* _Task description_
Nothing but the text of the records should come back; copy it exactly and leave the pictures out.

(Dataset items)
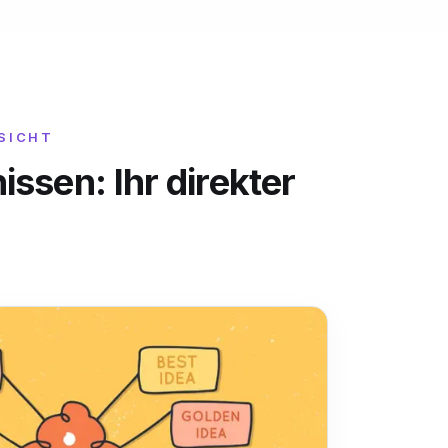
ICHT
ssen: Ihr direkter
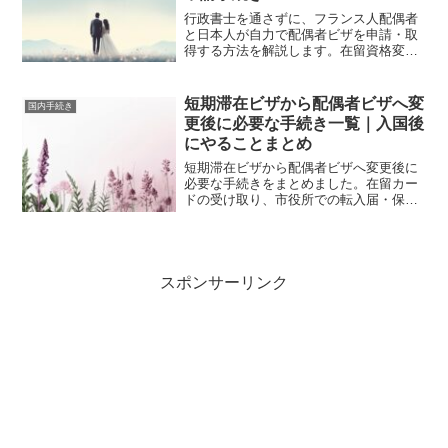
具体的な体験談を通じて実際の手続きに
行政書士を通さずに、フランス人配偶者
役立つ情報を提供しています。
と日本人が自力で配偶者ビザを申請・取
得する方法を解説します。在留資格変更
許可申請の必要書類、書き方、質問書の
ポイント、入管での流れまで詳しくまと
めました。
短期滞在ビザから配偶者ビザへ変
国内手続き
更後に必要な手続き一覧｜入国後
にやることまとめ
短期滞在ビザから配偶者ビザへ変更後に
必要な手続きをまとめました。在留カー
ドの受け取り、市役所での転入届・保
険・年金、マイナンバー登録、銀行口座
開設など、入国後にやるべきことを分か
りやすく解説します。
スポンサーリンク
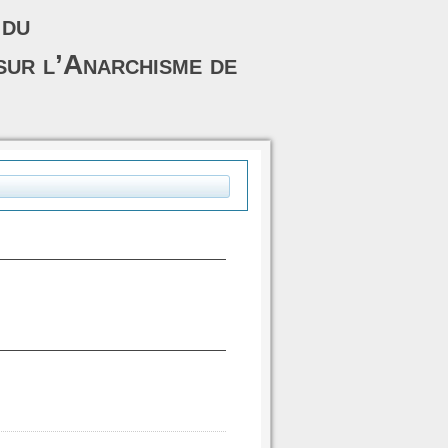
 du
sur l’Anarchisme de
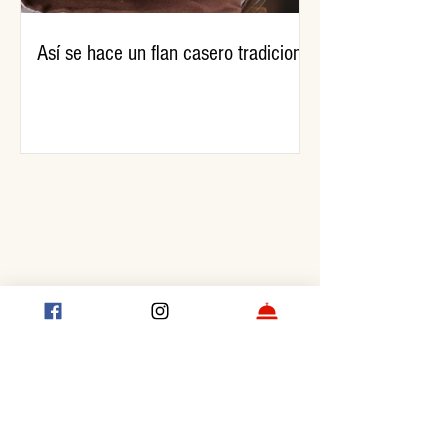
Así se hace un flan casero tradicional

* _Output of the task_
ICHT
ssen: Ihr direkter
具体的な体験談を通じて実際の手続きに
行政書士を通さずに、フランス人配偶者
役立つ情報を提供しています。
と日本人が自力で配偶者ビザを申請・取
得する方法を解説します。在留資格変更
許可申請の必要書類、書き方、質問書の
ポイント、入管での流れまで詳しくまと
めました。
短期滞在ビザから配偶者ビザへ変
国内手続き
更後に必要な手続き一覧｜入国後
にやることまとめ
短期滞在ビザから配偶者ビザへ変更後に
必要な手続きをまとめました。在留カー
ドの受け取り、市役所での転入届・保
険・年金、マイナンバー登録、銀行口座
開設など、入国後にやるべきことを分か
りやすく解説します。
スポンサーリンク
 du
sur l’Anarchisme de
Así se hace un flan casero tradicional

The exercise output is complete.